Let's zig over to Chapp's The God of Covenant and Creation, which we were discussing the post before last. Specifically, we pretty much agreed that divine immutability must be understood analogically -- like anything else we say of God, otherwise we will be led astray.
Which is equally true of any idea about anything. Concepts help us to understand the object in question, but they aren't the object itself. Rather, they are the intelligible part of the object. (There are more elegant and official ways of saying that, but you get the point.)
In this regard, Thomistic common sense occupies a nuanced third position between a naive and precritical realism on the one hand, and a Kantian phenomenalism on the other. The latter is the basis for the widespread barbarism that "perception is reality," AKA the absolute relativism of my truth, my lived experience, and other pathologies of the left. As if the cosmos starts and stops at their convenience!
Everything, no matter how intelligible, is always partly unintelligible, which is precisely why our knowledge of things proceeds more deeply in an asymptotic manner. At the top of the asymptote is God himself; or, God is the origin of the infinite asymptotic ray(s) emanating from Celestial Central. Grab any one of them and ride it back to the top! Or, stop arbitrarily and call it a deity.
Come to think of it, these nonlocal rays form the warp of the cosmic area rug, while the circles around the center are the weft. As we've explained before, this is why the cosmos is both continuous and discontinuous: the rays account for the continuity, the concentric circles for the discontinuity.
If not for the rays, we could never, under any circumstances, pull the cosmos together via its timeless and universal principles. Rather, we would necessarily be reduced to nihilism, permanently banished to wanderment in blunderville.

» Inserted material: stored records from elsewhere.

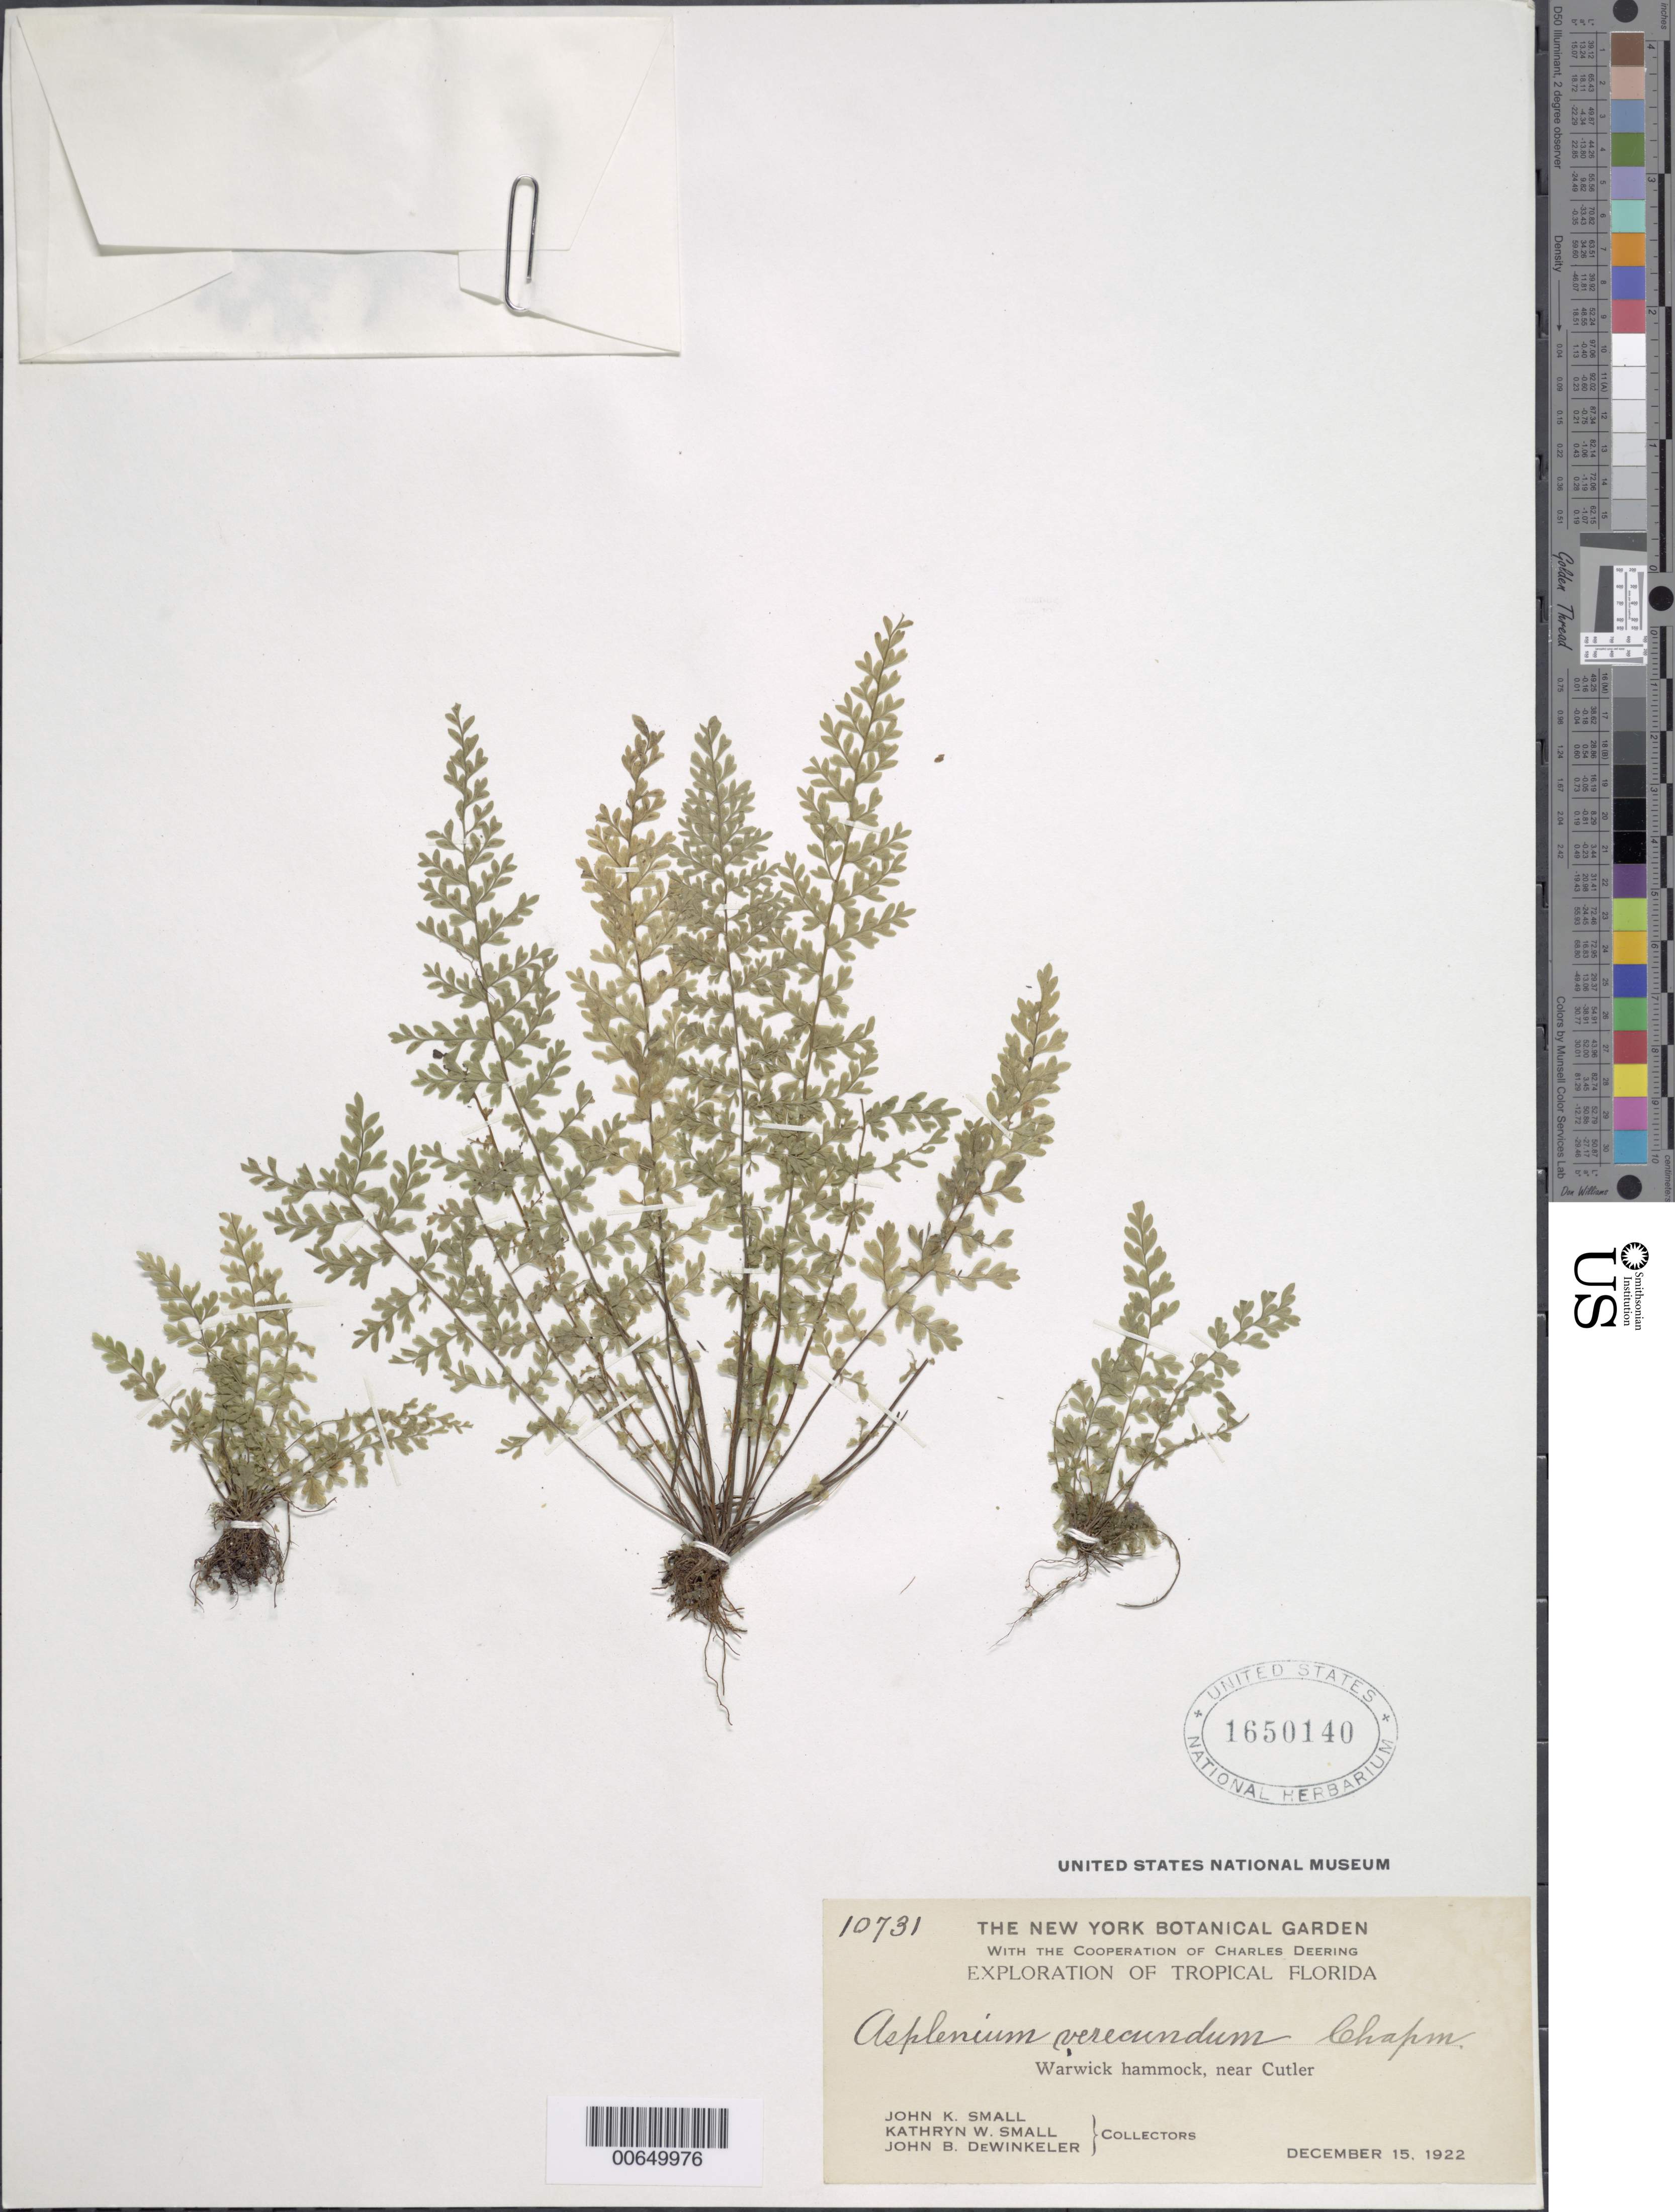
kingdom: Plantae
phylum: Tracheophyta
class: Polypodiopsida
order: Polypodiales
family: Aspleniaceae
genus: Asplenium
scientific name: Asplenium verecundum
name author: Chapm.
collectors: J. K. Small, K. Small & J. DeWinkeler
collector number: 10731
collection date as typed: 15 Dec 1922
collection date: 1922-12-15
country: United States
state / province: Florida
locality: Warwick Hammock, near Cutler.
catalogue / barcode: US 16501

But let's refocus! In last Saturday's post we made a passing comment about the principle by which the Incarnation is possible. Chapp agrees with our longstanding stand that it must be located in nature of the Trinity itself:
the sovereignty of God manifests itself in self-abandonment rather than a holding on to a static and univocal nature.... This exteriorization within God forms the ontological ground of possibility for the analogous exteriorization of a finite world, as well as for the exteriorization of God that we refer to as the Incarnation (emphasis mine).
In other words, the principle of both Creation and Incarnation is God-the-Father's own "prior" "exteriorization" of the Son-Logos. Except there's no "prior," rather, only this immutably continuous (so to speak) engendering.
This is why it's so misleading to say God is immutable and leave it at that, for the Trinity provides a way to understand such diverse things as relativity, change, time, contingency, multiplicity, human freedom, etc. -- you know, all those otherwise impenetrable and annoying things into which we are plunged.
It's a big deal, for it not only means "there exists within God something for which our creaturely experience of spatiality and duration are analogies," but that "the becoming of creatures in their relations with worldly others is an image and likeness of the event-like quality of the Trinitarian relations."
Again, we're trying to shorten the posts, so let's call a lid on this one.